### Problem to solve:
From the entries that follow, copy exactly the lines beginning at the line holding "Delcea C, Chirilă" and continuing through the line holding "Delcea C, Cordoș".
Information supplied START
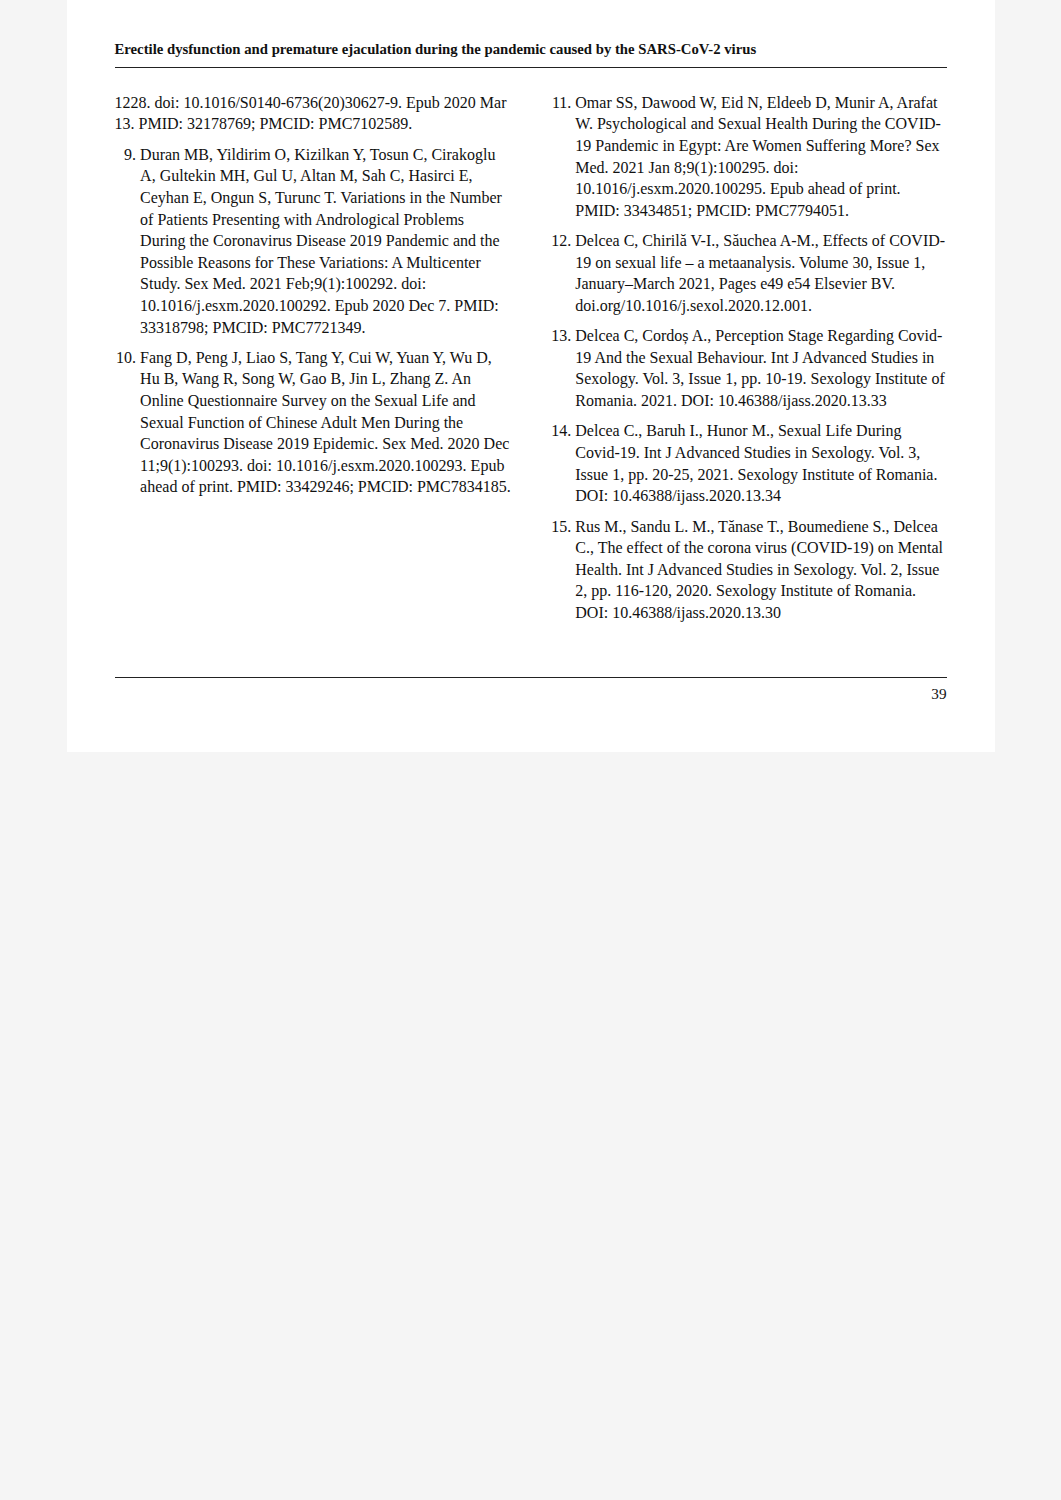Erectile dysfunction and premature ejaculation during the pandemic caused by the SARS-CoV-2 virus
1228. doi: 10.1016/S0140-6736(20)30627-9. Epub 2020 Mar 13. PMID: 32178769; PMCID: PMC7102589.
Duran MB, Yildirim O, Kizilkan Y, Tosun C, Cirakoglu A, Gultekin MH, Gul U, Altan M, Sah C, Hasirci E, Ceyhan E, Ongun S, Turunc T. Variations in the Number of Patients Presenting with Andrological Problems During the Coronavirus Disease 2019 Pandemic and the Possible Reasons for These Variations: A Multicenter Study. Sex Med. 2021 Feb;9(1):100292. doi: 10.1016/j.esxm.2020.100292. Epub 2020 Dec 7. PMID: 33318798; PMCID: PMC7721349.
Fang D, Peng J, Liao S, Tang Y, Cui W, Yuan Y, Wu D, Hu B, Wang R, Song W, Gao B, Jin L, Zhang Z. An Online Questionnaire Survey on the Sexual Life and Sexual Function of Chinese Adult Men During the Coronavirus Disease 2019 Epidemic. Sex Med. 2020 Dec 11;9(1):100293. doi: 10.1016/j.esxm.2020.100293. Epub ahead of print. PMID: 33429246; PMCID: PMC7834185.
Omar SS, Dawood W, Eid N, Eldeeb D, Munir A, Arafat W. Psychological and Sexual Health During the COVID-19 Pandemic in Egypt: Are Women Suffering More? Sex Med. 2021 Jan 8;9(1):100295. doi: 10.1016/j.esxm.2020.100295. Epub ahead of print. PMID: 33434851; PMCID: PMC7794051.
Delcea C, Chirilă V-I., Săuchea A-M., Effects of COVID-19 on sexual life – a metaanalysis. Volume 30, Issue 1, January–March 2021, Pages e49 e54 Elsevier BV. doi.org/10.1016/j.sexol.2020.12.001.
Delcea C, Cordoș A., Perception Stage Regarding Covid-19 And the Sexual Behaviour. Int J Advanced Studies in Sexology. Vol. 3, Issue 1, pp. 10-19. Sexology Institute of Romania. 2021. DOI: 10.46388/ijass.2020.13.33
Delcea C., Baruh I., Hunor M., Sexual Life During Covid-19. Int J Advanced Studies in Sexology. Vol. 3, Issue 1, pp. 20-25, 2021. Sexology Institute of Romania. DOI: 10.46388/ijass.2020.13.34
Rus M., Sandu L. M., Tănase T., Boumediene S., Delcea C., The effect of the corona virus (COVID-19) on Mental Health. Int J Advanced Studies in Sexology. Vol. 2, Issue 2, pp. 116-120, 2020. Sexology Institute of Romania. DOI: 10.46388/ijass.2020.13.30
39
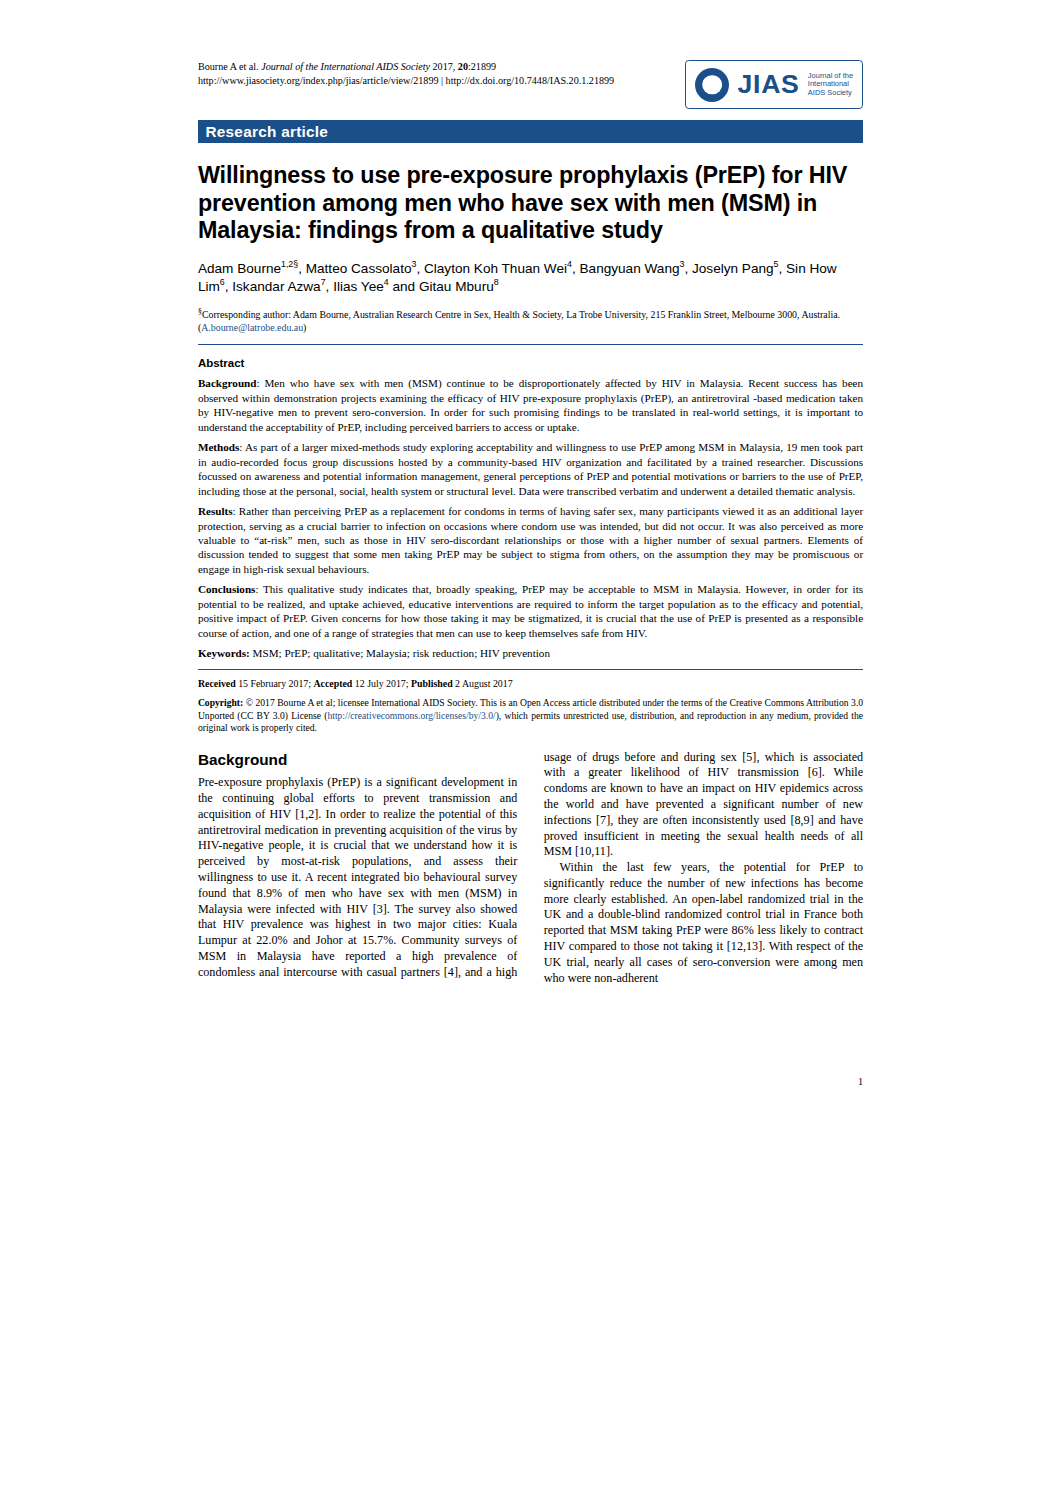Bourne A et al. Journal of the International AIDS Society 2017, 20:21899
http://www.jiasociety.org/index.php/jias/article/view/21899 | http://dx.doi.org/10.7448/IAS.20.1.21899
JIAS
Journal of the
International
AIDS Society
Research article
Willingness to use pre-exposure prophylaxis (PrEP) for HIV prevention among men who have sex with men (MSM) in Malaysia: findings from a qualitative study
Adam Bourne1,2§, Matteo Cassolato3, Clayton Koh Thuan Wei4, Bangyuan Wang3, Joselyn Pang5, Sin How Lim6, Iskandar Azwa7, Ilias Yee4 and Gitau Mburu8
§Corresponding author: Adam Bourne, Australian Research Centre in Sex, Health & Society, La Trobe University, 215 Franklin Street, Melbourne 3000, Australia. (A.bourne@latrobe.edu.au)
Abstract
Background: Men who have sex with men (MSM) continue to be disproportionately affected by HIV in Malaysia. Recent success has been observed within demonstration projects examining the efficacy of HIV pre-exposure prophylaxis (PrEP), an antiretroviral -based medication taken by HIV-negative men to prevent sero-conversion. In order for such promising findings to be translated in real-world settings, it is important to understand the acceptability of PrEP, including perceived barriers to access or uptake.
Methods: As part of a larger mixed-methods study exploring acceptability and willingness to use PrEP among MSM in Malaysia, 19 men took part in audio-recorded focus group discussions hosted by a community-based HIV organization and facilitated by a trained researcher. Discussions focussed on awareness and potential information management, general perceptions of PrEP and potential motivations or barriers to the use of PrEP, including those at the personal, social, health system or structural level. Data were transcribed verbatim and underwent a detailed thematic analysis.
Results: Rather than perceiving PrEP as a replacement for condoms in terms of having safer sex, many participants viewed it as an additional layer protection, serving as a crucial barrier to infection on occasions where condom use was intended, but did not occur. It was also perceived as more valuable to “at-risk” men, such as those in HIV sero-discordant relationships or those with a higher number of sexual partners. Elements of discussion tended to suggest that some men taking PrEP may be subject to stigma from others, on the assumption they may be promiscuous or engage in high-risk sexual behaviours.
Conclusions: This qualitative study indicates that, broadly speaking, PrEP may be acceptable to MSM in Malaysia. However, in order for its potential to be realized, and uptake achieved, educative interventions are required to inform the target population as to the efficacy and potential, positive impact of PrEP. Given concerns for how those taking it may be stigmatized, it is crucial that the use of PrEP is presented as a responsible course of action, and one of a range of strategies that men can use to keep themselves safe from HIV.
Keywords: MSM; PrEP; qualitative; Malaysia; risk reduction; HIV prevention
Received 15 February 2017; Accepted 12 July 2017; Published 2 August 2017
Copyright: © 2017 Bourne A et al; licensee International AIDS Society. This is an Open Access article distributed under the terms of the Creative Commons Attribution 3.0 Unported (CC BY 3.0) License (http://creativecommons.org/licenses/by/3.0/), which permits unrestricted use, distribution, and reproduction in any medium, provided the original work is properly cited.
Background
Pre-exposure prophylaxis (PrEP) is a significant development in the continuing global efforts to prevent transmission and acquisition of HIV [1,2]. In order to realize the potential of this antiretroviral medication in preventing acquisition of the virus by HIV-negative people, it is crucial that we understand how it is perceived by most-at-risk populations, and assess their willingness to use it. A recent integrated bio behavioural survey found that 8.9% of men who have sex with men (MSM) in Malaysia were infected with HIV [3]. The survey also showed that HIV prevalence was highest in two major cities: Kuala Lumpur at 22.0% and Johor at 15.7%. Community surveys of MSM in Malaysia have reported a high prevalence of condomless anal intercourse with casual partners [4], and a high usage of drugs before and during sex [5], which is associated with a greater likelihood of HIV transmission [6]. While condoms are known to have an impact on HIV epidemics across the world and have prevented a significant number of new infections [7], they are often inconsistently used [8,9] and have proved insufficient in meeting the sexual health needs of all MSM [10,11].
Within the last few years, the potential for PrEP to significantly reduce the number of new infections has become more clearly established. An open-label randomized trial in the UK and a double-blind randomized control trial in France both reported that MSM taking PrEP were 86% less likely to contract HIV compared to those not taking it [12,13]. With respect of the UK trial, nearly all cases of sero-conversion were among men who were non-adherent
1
Information supplied END
### Task output:
Delcea C, Chirilă V-I., Săuchea A-M., Effects of COVID-19 on sexual life – a metaanalysis. Volume 30, Issue 1, January–March 2021, Pages e49 e54 Elsevier BV. doi.org/10.1016/j.sexol.2020.12.001.
Delcea C, Cordoș A., Perception Stage Regarding Covid-19 And the Sexual Behaviour. Int J Advanced Studies in Sexology. Vol. 3, Issue 1, pp. 10-19. Sexology Institute of Romania. 2021. DOI: 10.46388/ijass.2020.13.33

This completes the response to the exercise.